- **WHAT YOU NEED TO DO**
For each line of the data below that holds "with", copy the line.

- **SOURCE MATERIAL**
◆ ◆ ◆ ◆ ◆

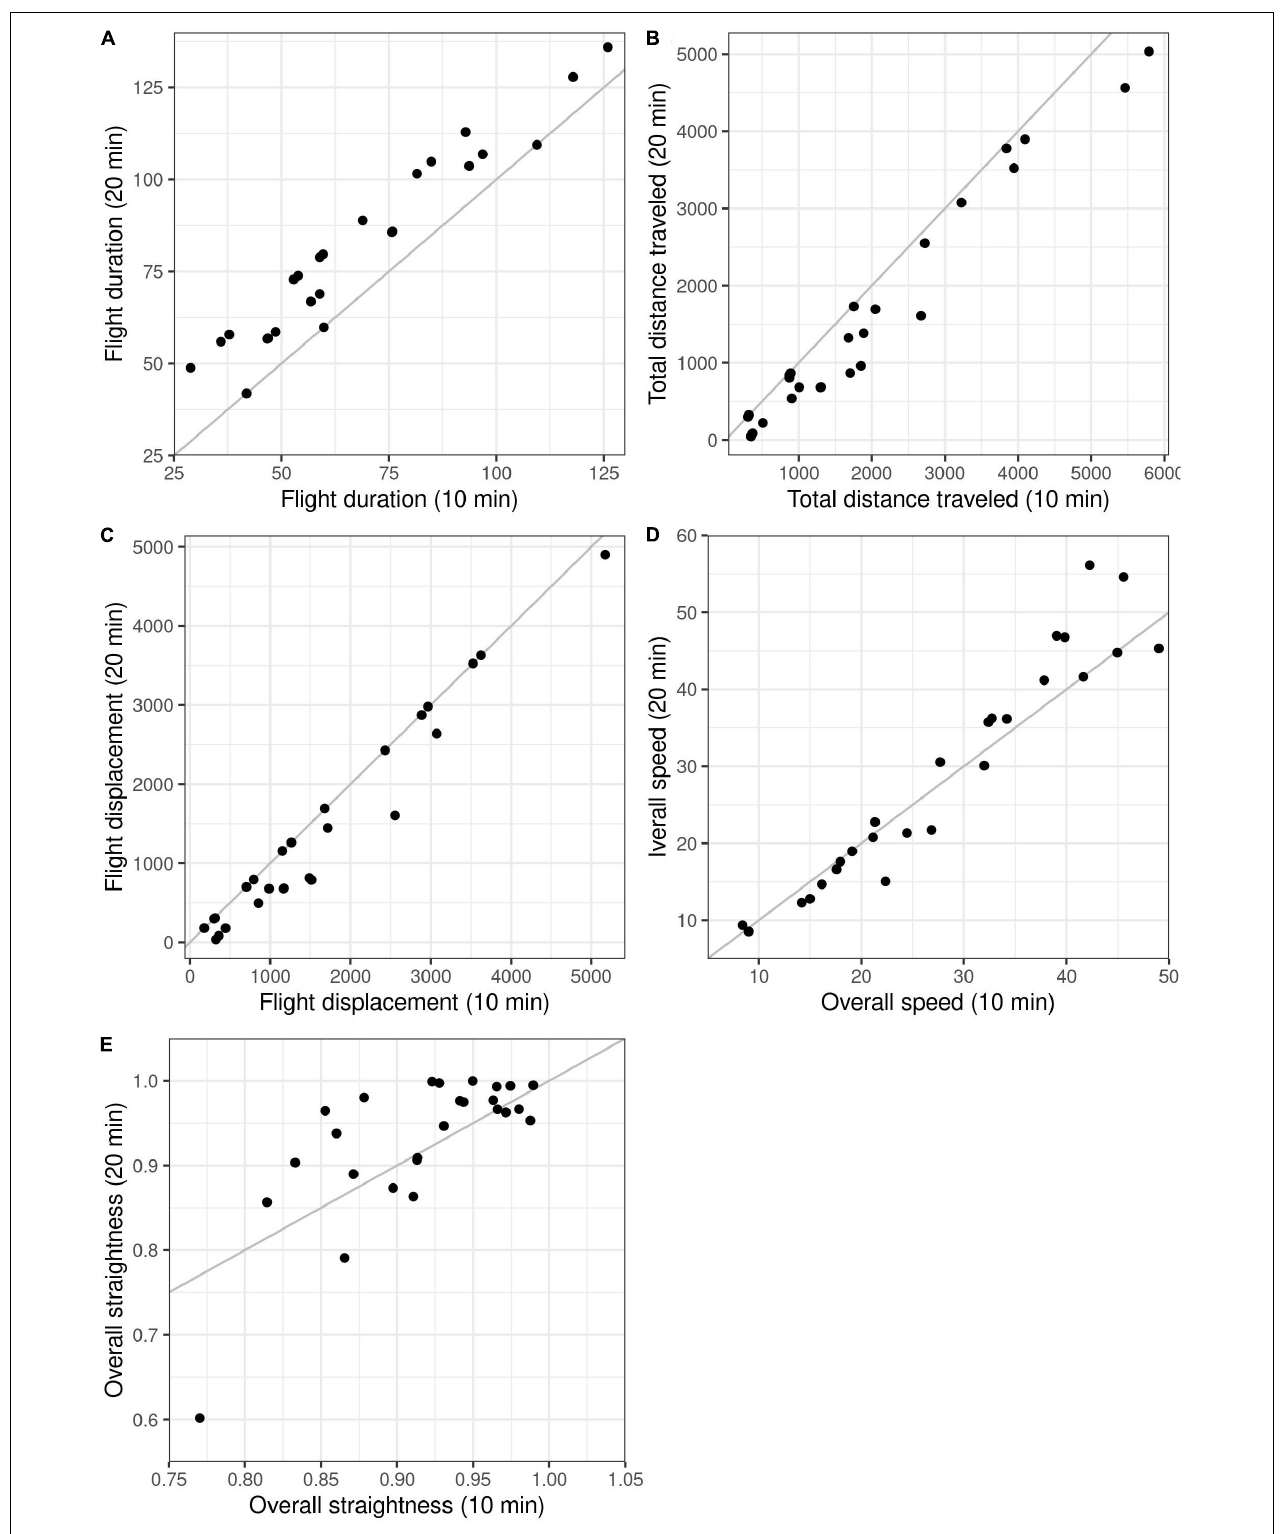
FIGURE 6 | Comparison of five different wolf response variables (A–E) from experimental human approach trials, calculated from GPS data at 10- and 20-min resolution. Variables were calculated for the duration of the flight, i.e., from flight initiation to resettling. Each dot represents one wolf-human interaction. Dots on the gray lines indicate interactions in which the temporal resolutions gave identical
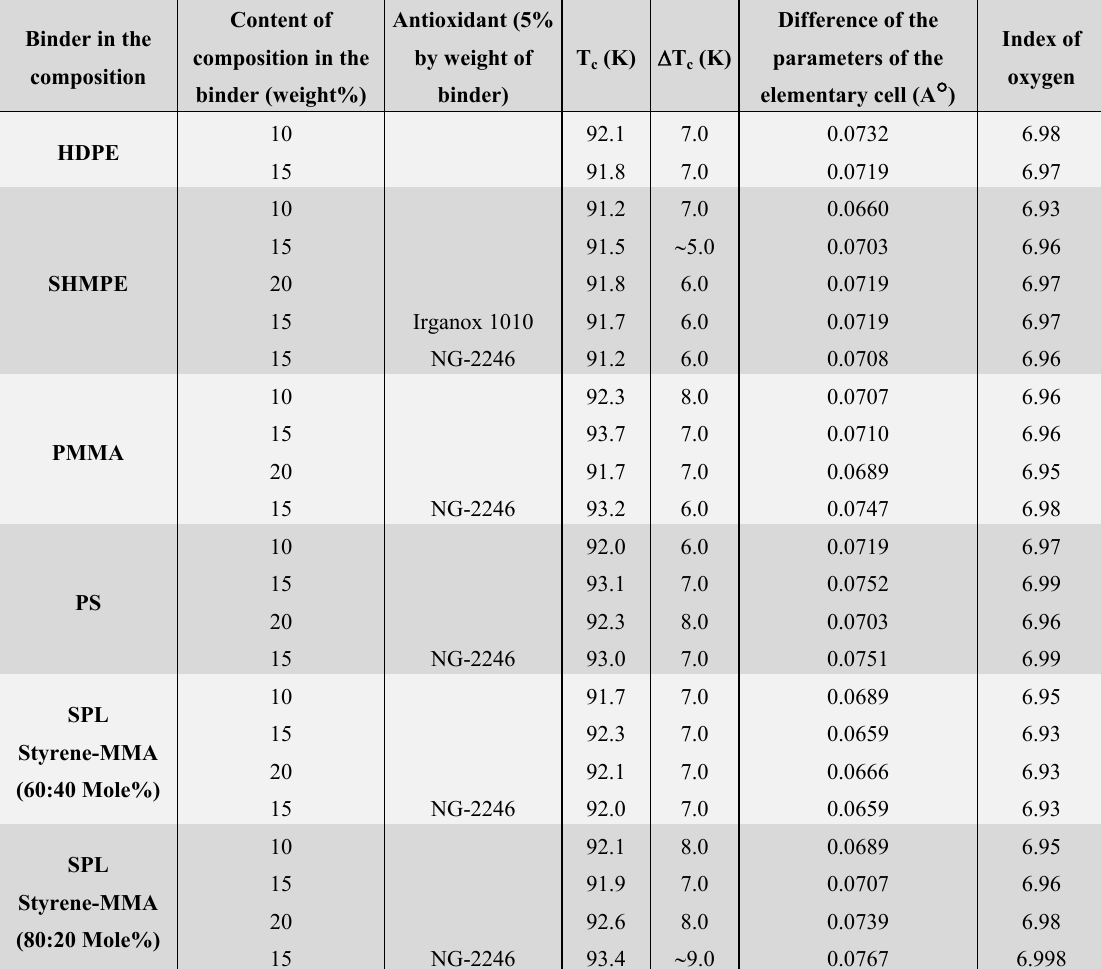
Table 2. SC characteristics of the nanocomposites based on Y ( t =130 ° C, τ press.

◆ ◆ ◆ ◆ ◆

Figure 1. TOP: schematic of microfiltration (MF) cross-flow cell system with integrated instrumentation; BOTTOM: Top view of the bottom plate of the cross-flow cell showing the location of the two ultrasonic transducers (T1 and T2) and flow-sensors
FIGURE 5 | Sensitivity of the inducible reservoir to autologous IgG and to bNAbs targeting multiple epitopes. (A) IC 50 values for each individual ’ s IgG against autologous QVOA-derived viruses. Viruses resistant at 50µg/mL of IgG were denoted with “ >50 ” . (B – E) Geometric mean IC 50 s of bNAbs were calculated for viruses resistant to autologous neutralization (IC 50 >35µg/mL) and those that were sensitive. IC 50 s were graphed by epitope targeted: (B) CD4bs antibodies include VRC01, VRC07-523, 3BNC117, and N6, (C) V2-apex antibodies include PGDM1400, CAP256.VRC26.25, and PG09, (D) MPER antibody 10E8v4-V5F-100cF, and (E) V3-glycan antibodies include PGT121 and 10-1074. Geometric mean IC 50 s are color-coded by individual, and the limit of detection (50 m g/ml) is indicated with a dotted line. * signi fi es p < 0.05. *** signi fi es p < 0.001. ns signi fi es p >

◆ ◆ ◆ ◆ ◆

- **TASK RESULT**
Figure 1. TOP: schematic of microfiltration (MF) cross-flow cell system with integrated instrumentation; BOTTOM: Top view of the bottom plate of the cross-flow cell showing the location of the two ultrasonic transducers (T1 and T2) and flow-sensors
FIGURE 5 | Sensitivity of the inducible reservoir to autologous IgG and to bNAbs targeting multiple epitopes. (A) IC 50 values for each individual ’ s IgG against autologous QVOA-derived viruses. Viruses resistant at 50µg/mL of IgG were denoted with “ >50 ” . (B – E) Geometric mean IC 50 s of bNAbs were calculated for viruses resistant to autologous neutralization (IC 50 >35µg/mL) and those that were sensitive. IC 50 s were graphed by epitope targeted: (B) CD4bs antibodies include VRC01, VRC07-523, 3BNC117, and N6, (C) V2-apex antibodies include PGDM1400, CAP256.VRC26.25, and PG09, (D) MPER antibody 10E8v4-V5F-100cF, and (E) V3-glycan antibodies include PGT121 and 10-1074. Geometric mean IC 50 s are color-coded by individual, and the limit of detection (50 m g/ml) is indicated with a dotted line. * signi fi es p < 0.05. *** signi fi es p < 0.001. ns signi fi es p >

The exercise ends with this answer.